The agent routes to the matching intent and cascades: story update → spec re-derive → test update → execute → verify → acceptance review.
- Single bug, obvious fix → just fix it directly
- Batch of related bugs → one intent, one WP per bug
- Systemic improvement ("Lighthouse 60 → 90") → perfect for ratchet loop
- New feature →
/ratchet:storyfor the full flow - Simple technical project →
/ratchet:specdirectly (skip story)
- Autonomy ratio varies widely by project type. Software with good test coverage achieves high automation. Creative projects need more human judgment.

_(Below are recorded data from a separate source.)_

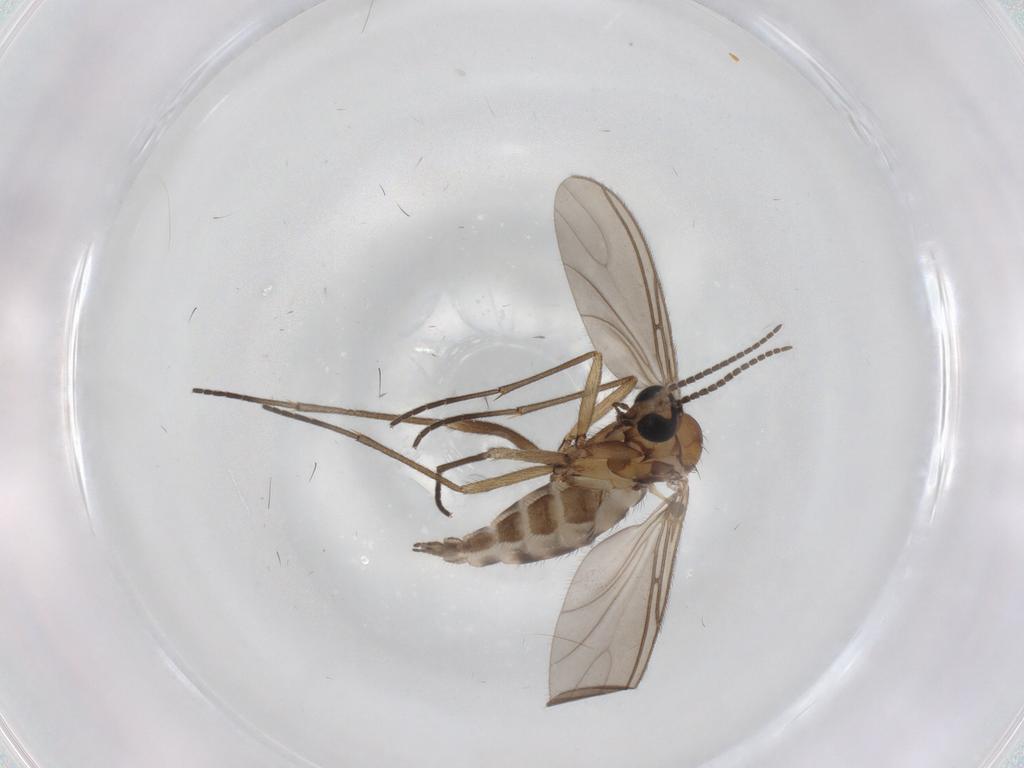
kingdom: Animalia
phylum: Arthropoda
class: Insecta
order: Diptera
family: Sciaridae
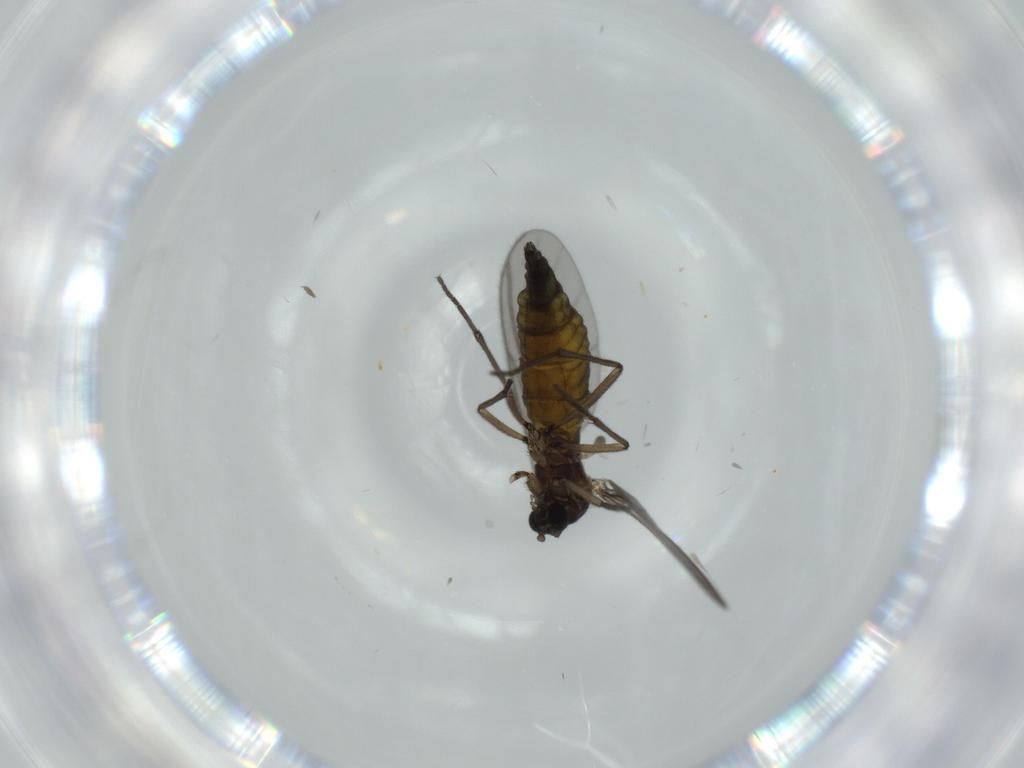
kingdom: Animalia
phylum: Arthropoda
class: Insecta
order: Diptera
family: Sciaridae
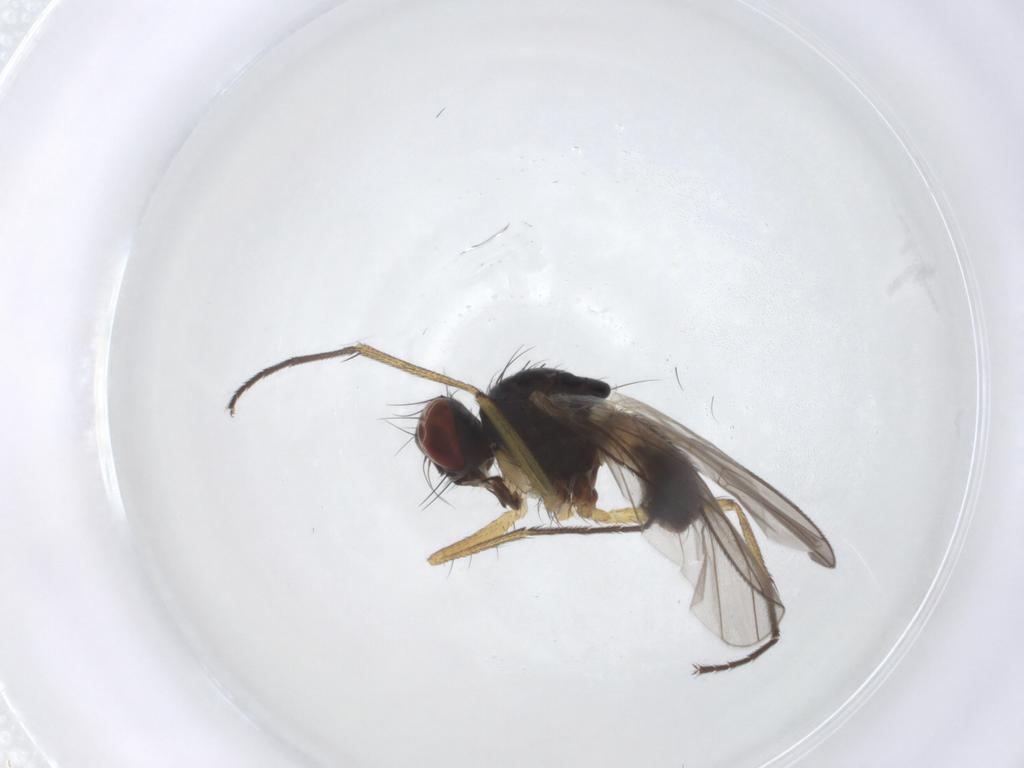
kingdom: Animalia
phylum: Arthropoda
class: Insecta
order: Diptera
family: Muscidae
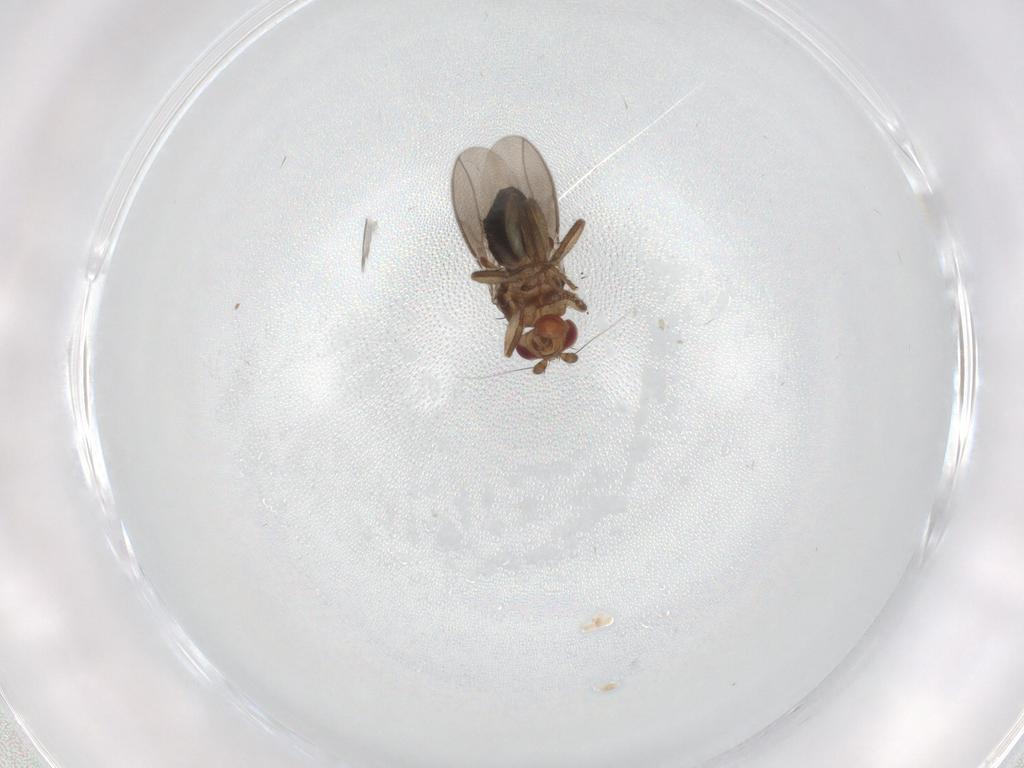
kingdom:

- AI review as a verification tier has noise. Using AI to judge AI works for structural checks but is unreliable for subjective quality.
- Spec quality is everything. Multi-perspective story phase helps, but the system is only as good as the perspectives gathered and the PM's synthesis quality.
- Role agents add upfront cost. 5 parallel perspective agents + PM synthesis takes time. The trade-off is catching blind spots early rather than discovering them in review.
- Acceptance review is AI judging AI. Role agents reviewing built output is better than no review, but not as reliable as human acceptance testing.
- Session management is manual. The agent suggests when to start a new session, but the user has to actually do it.
- Only software development roles so far. The role registry supports one domain. Multi-domain support (data science, design, research) is future work.
Ratchet is built on a belief about human-AI collaboration that we're testing through practice:
Humans provide direction and taste. Agents handle execution and verification. When agents can't verify something, they should try to create the conditions to verify it — not just ask for help.
Human attention is the scarcest resource. It should be spent only where it uniquely matters: deciding what to build and judging whether the result matches your vision. Multi-perspective alignment ensures that "what to build" is informed by all stakeholders — not just the loudest voice in the room.
"You are programming the program.md Markdown files that provide context to the AI agents and set up your autonomous research org." — Andrej Karpathy, autoresearch
Replace "program.md" with "story + perspectives + Intent Spec" and "ML experiments" with "any project." That's the idea we're exploring with Ratchet.
MIT
Ratchet's design is informed by ideas from:
- autoresearch by Andrej Karpathy — the ratchet loop pattern
- Superpower by Jesse Vincent — skill-based plugin architecture for AI agents
- Symphony by OpenAI — workspace isolation, lifecycle states, proof of work
- Kiro by Amazon — spec-driven development
We're standing on the shoulders of these projects. Ratchet is our attempt to synthesize their insights into a unified, cross-domain framework for autonomous agent execution.